Do they look like something to be put in a pie? (Say yes.)
I really, really hate waste. It’s one of my least favorite things ever. Levi likes to play this game with me where he says, “What if you had to choose between throwing out a full plate of (insert a delicious food here) or have someone give you $20?” And then he just ramps the price up until I finally agree to throw the hypothetical food away. It’s a really annoying game. The point is, it usually takes about $100 (depending on what the food is), where thereby proves my original point (that I hate waste).

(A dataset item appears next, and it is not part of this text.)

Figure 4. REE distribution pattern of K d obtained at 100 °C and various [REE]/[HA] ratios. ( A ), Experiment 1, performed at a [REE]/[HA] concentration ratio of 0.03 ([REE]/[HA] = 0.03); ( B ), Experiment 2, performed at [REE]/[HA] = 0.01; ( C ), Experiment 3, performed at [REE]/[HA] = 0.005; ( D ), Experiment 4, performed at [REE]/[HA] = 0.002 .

Because I hate waste, I do weird things including but not limited to: saving rose petals from bouquets of flowers for making homemade rosewater, refilling shampoo bottles with dish detergent and olive jars with castile soap (much to my household’s confusion), making green tomato pie.
That’s what those are, if you hadn’t guessed yet. Well, tomato season was over, and there were a few cupfuls of tomatoes lingering on the vine that certainly weren’t going to turn red. What was a resourceful girl to do?

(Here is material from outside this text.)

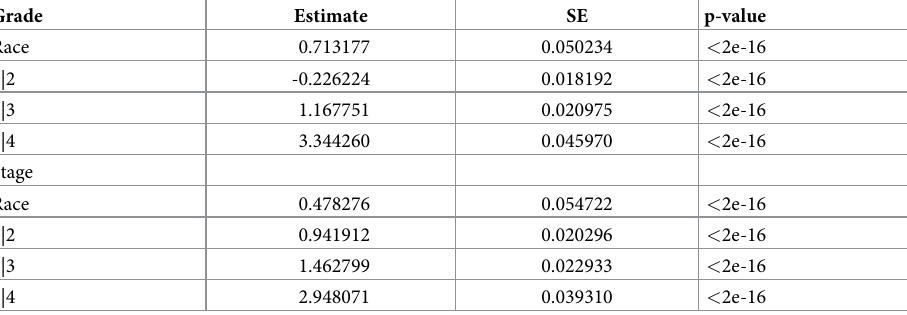
each level of categorical individual variables. Once again, the majority of p-values are highly significant. From Table 3, for Grade, for WNH versus BNH, the log odds of observing grade 1 versus grade 2 or higher grades is increased by 0.713. For Stage, for WNH versus BNH, the log odds of observing Stage 1 versus Stage 2 or higher is increased by 0.478. For Table 2, the coeffi- cients are interpreted as: for WNH versus BNH, the log odds of being in that category versus in the reference category is increased or decreased by the estimated coefficient where the refer- ence groups of Insurance, Surgery, Chemo, Marital Status and Histology are insured, NOS, Hysterectomy, Chemo, Divorced and Carcinosarcoma respectively. S1 Table of the S1 File gives the list of social determinants of health that were extracted from American Community Survey (ACS) data by linking geocoded census tracts from FCDS. Kaplan-Meier survival curves were plotted in S1 Fig (S1 File) for our analytic sample com- paring NHB and NHW. Of the 13,506 cases in our cohort, 11019 were censored (81.5%) for Table 3. Racial differences by grade and stage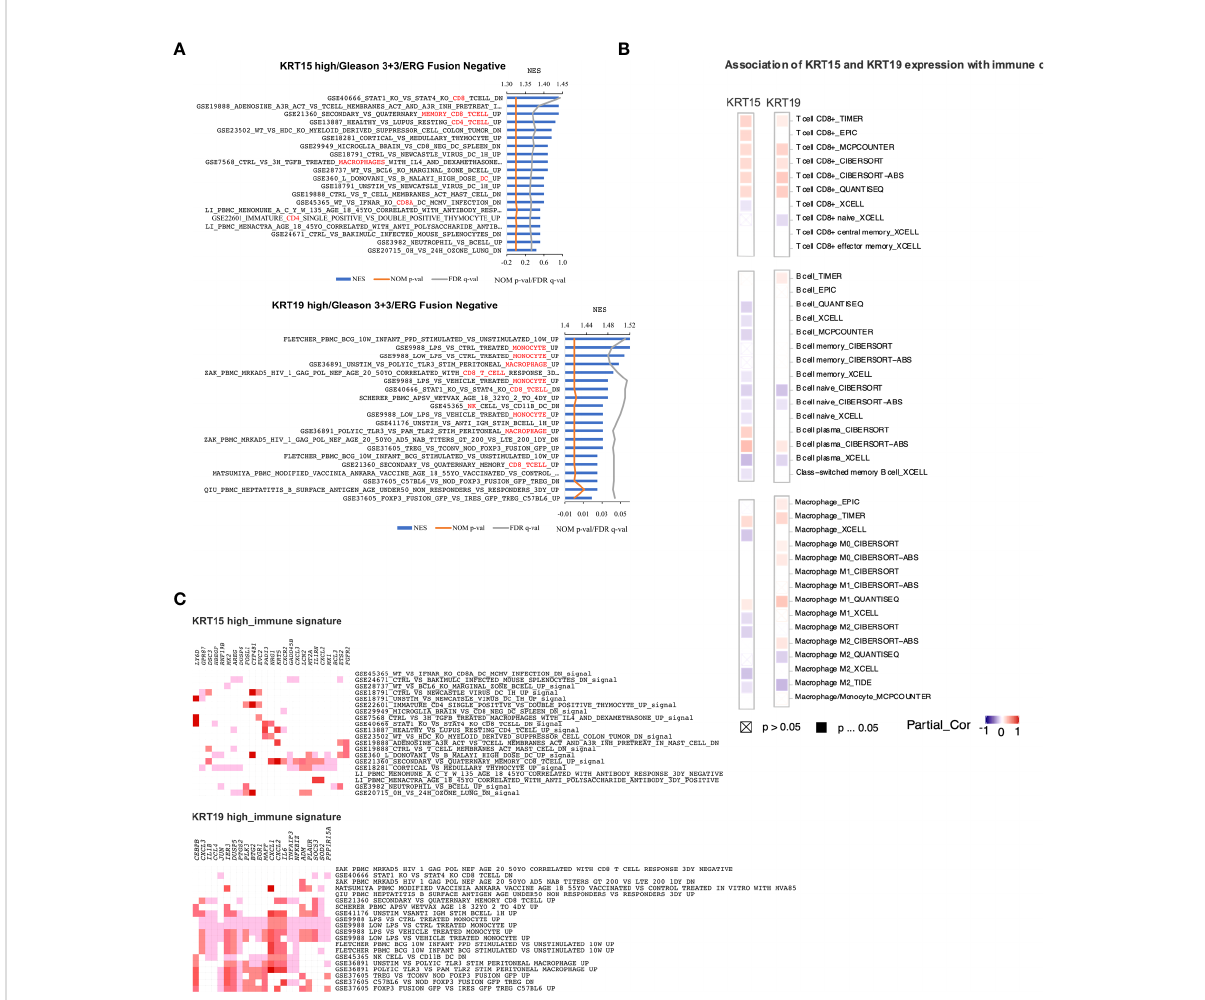
FIGURE 7 Immunogenic gene signatures associated with KRT15 and KRT19 expression in ERG fusion negative and Gleason 3 + 3 patients. (A) gene sets positively enriched in patients with high expression of KR15 (top) and KRT19 (bottom). (B) leading-edge genes associated with gene sets positively enriched in patients with high expression of KRT15 (top) and KRT19 (bottom). (C) immune cells in fi ltration associated with KRT15 and KRT19 expression. Squares with a cross indicate non-signi fi cant associations (p > 0.05), solid square indicates signi fi cant associations (p ≤ 0.05), and purple-red is association gradient (purple is for negative association and red for positive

Luckily Ken Haedrich provides not one, but TWO recipes for Green Tomato Pie in his cookbook. I’m not the only crazy one around here.
But before I had the chance to bake this pie, there was a slight mishap in which Obi ate three-quarters of a dark chocolate bar and I had to rush him to the animal hospital instead of watching football and eating pie like I was kinda planning on. The Giants lost that game anyway. It figures.
When Obi had finished running into walls (apparently how he exhibits “chocolate toxicity”) and gobbling down his white rice and bland chicken breast, I baked the pie and then took great pleasure in feeding it to various friends and making them guess what they were eating. And hey! They liked it.
Kind of makes me want to start quoting Dr. Seuss…
“Say! I like green tomatoes and crans! I do! I like them, Jess-I-am!”